__Seitentext__:

=-=-=-=-=

Nach Bremen. In das Haus einer Rechtsanwaltssozietät an der Schlachte. Im dritten Stock ein kleines Büro. Die Einrichtung nagelneu, an den Wänden Plakate. Hier residiert seit einigen Monaten Claire-Kiyoko Klindt und ihre Agentur „White Balance – projects pool agency“. Projekt-Pool? Projekte? Was denn für welche, wollen wir wissen. „Gastronomie, Film, Kultur“, antworten Claire-Kiyoko Klindt und ihre Mitarbeiterin Gabriele Heepen eher unverbindlich. Sei's drum, denn bei der Konzeptionierung dieser und jener Projekte habe sie, Klindt, „die Lücke“ mit den Museumsshops entdeckt. Und weil sie dabei schneller war als andere, fand sie in Eske Nannen (Kunsthalle Emden) oder Jörn Christiansen (Focke-Museum, Bremen) die ersten ihrer MitstreiterInnen.

Ein erstes größeres Treffen „mit fünfzig Entscheidungsträgern“, wie Klindt betont, fand Anfang Dezember in Bremen statt; ein weiteres, für die Organisationsbildung folgenreiches soll sich Ende Januar im Kunstmuseum Wolfsburg anschließen. Das Ziel: Nach US-amerikanischem Vorbild wollen Klindt und Co eine europäische „Museumsshop Association“ (MA) gründen. Zunächst als Verein soll die MA Museen bei Einrichtung und Ausbau von Shops beraten und die Felder Produktion und Einkauf koordinieren.

=-=-=-=-=

__Datensatz__:
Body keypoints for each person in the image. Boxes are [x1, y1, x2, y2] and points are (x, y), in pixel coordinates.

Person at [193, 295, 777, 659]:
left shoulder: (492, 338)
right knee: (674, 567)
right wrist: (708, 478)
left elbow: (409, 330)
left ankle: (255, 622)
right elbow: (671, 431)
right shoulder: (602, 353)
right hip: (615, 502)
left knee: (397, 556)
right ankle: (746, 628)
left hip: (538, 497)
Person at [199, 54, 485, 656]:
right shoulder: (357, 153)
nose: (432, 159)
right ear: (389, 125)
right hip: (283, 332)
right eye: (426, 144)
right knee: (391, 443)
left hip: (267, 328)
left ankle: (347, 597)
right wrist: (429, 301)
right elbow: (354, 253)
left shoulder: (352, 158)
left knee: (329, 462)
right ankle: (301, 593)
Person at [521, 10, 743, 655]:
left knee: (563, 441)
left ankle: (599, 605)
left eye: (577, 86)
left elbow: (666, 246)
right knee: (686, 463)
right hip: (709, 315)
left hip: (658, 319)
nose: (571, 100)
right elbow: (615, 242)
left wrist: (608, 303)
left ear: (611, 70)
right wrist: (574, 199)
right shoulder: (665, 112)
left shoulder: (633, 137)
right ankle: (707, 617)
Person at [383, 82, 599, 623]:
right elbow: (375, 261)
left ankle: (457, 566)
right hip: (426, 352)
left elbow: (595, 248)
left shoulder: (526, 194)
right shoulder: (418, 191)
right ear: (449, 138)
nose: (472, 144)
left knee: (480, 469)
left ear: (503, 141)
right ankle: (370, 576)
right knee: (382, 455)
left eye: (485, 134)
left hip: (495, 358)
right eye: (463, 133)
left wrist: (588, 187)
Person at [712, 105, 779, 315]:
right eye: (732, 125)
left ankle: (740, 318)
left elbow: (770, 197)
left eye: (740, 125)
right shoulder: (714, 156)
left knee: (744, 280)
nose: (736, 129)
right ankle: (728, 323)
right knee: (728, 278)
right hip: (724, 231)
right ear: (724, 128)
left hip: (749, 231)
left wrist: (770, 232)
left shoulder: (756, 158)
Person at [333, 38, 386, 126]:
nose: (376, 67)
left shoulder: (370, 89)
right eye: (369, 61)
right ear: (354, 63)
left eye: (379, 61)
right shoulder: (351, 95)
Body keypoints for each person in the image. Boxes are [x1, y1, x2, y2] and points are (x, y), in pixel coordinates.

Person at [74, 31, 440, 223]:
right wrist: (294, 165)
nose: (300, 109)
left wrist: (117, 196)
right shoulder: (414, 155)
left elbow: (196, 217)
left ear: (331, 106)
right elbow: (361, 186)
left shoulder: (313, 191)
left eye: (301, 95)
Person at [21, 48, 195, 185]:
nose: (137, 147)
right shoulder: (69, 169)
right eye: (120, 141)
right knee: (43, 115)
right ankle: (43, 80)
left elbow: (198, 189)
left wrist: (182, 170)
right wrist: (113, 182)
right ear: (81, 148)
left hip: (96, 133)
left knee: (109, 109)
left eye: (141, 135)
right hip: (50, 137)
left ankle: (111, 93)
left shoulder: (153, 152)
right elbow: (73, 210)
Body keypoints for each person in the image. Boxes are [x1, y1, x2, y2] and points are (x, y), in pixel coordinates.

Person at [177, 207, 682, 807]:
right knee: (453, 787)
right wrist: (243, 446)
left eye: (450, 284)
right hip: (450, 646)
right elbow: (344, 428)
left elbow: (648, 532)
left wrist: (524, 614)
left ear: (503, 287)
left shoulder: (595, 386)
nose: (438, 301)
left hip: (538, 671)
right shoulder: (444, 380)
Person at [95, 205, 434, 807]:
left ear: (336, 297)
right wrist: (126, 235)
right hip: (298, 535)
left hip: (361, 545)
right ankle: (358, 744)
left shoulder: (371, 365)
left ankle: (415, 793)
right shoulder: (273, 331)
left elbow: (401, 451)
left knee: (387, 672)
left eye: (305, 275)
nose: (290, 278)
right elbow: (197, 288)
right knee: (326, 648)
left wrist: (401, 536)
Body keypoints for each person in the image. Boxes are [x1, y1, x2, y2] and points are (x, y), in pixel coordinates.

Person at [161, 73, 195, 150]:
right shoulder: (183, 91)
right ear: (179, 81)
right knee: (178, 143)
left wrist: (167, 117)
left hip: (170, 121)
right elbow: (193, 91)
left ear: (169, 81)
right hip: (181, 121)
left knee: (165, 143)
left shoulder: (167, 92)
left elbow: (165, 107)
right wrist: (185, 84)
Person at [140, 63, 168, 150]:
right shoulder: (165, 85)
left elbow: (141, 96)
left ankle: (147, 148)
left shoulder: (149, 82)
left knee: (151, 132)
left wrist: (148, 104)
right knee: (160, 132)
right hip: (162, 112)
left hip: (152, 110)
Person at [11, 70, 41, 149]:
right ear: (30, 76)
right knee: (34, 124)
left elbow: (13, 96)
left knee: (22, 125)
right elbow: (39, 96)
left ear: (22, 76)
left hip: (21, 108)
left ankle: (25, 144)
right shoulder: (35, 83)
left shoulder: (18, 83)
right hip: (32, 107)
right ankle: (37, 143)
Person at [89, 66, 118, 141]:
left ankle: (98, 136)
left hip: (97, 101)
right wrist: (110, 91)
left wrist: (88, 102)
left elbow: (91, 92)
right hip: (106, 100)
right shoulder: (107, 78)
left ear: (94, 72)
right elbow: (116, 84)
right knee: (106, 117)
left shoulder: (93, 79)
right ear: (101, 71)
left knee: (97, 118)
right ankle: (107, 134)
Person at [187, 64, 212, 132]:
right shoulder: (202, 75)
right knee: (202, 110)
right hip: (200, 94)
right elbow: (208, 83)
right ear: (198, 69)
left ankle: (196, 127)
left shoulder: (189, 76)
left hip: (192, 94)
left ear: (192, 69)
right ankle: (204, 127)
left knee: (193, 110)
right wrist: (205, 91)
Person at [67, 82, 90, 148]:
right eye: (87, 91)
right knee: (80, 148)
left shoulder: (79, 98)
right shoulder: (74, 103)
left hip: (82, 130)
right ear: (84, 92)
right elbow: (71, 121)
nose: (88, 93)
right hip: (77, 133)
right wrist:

=-=-=-=-=

__Material erkunden__:
**1.** Schreib den Abschnitt des Seitentexts von „Ein erstes größeres“ bis einschließlich „und Einkauf koordinieren.“ neu und ersetze darin „Bremen“ durch „Hannover“.
**2.** Nenne alle Personen, die im Seitentext mit Vor- und Nachnamen genannt werden.

__Antworten zur Übung__:
**1.**
Ein erstes größeres Treffen „mit fünfzig Entscheidungsträgern“, wie Klindt betont, fand Anfang Dezember in Hannover statt; ein weiteres, für die Organisationsbildung folgenreiches soll sich Ende Januar im Kunstmuseum Wolfsburg anschließen. Das Ziel: Nach US-amerikanischem Vorbild wollen Klindt und Co eine europäische „Museumsshop Association“ (MA) gründen. Zunächst als Verein soll die MA Museen bei Einrichtung und Ausbau von Shops beraten und die Felder Produktion und Einkauf koordinieren.

**2.** Claire-Kiyoko Klindt, Gabriele Heepen, Eske Nannen, Jörn Christiansen